Anyway, here are the problems with the "proverb" -
No country or time given, so I assume it was a diet guru who said it.
When proverbs were written or said, most people did not have access to excess food. It's only recently in human history that all classes can eat to gluttony. (While the relatively rich people of the world starve themselves.) And it's not even true across the world, or the country, or my state, my county, my city - I'm sorry, people have "food insecurity."
And mealtimes have long been considered important for socialization - and not just with the nuclear family. It's a way to schmooze, get free food (as a guest), get to know people, make business/political connections (even back in Roman/Greek times). Mealtimes are important.
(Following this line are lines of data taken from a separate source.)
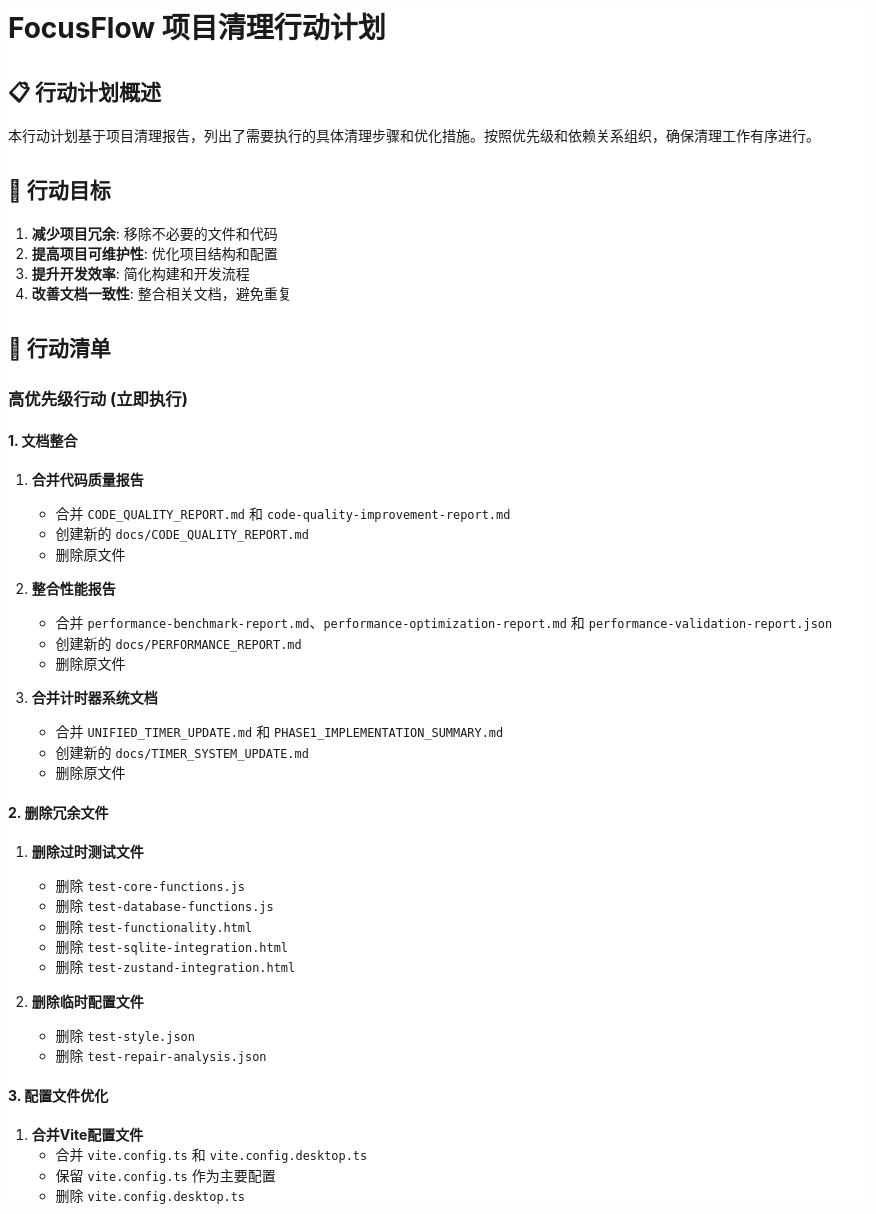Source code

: # FocusFlow 项目清理行动计划

## 📋 行动计划概述

本行动计划基于项目清理报告，列出了需要执行的具体清理步骤和优化措施。按照优先级和依赖关系组织，确保清理工作有序进行。

## 🎯 行动目标

1. **减少项目冗余**: 移除不必要的文件和代码
2. **提高项目可维护性**: 优化项目结构和配置
3. **提升开发效率**: 简化构建和开发流程
4. **改善文档一致性**: 整合相关文档，避免重复

## 📝 行动清单

### 高优先级行动 (立即执行)

#### 1. 文档整合
1. **合并代码质量报告**
   - 合并 `CODE_QUALITY_REPORT.md` 和 `code-quality-improvement-report.md`
   - 创建新的 `docs/CODE_QUALITY_REPORT.md`
   - 删除原文件

2. **整合性能报告**
   - 合并 `performance-benchmark-report.md`、`performance-optimization-report.md` 和 `performance-validation-report.json`
   - 创建新的 `docs/PERFORMANCE_REPORT.md`
   - 删除原文件

3. **合并计时器系统文档**
   - 合并 `UNIFIED_TIMER_UPDATE.md` 和 `PHASE1_IMPLEMENTATION_SUMMARY.md`
   - 创建新的 `docs/TIMER_SYSTEM_UPDATE.md`
   - 删除原文件

#### 2. 删除冗余文件
1. **删除过时测试文件**
   - 删除 `test-core-functions.js`
   - 删除 `test-database-functions.js`
   - 删除 `test-functionality.html`
   - 删除 `test-sqlite-integration.html`
   - 删除 `test-zustand-integration.html`

2. **删除临时配置文件**
   - 删除 `test-style.json`
   - 删除 `test-repair-analysis.json`

#### 3. 配置文件优化
1. **合并Vite配置文件**
   - 合并 `vite.config.ts` 和 `vite.config.desktop.ts`
   - 保留 `vite.config.ts` 作为主要配置
   - 删除 `vite.config.desktop.ts`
"Long" meals are important as well. When my family (after the divorce, when he was still there it was compulsory. If he showed up, we'd all scramble to make it look like we never left the table.) eats at the table, be it at home or at a restaurant, we take longer than when mom makes a pot of delicious mac and cheese and we come and go as we please. We talk about things. That is considered a good thing, especially as your children get older. It's a way to connect and be a family. Of course, it's not the only way, but it's a good routine way, and I think calling it bad is just wrong. And then there's dinner with friends or extended family, the plates are empty, but who cares, we're busy yakking.
Another thing that makes a meal "long" is taking your time, which is often encouraged for a number of reasons, but I'm sure it's been encouraged as a way to lose weight, because everything you do either makes you gain weight and become a bad person or makes you lose weight and become a good one.
The so-called proverb makes no damn sense if you think about it, which I believe we're supposed to do. FAIL
ETA - do check out The Fat Nutritionist website.
ETA2 - I saw it again, and I was totally wrong. "To lengthen your life, shorten your meals." Google turned up nothing, with "to lengthen your life" - except 7 foods to lengthen your life.
ETA3 - looking it up with the quotation marks turned it up, but no source besides "proverb." The first result - not linking to such a hate-filled site, is called
"Weight loss with your food addiction" And it's under "diet" quotes and proverbs, but no damn source, country, or time.
So I was wrong about the quote, they did find it somewhere, but the analysis still stands. It's bullshit.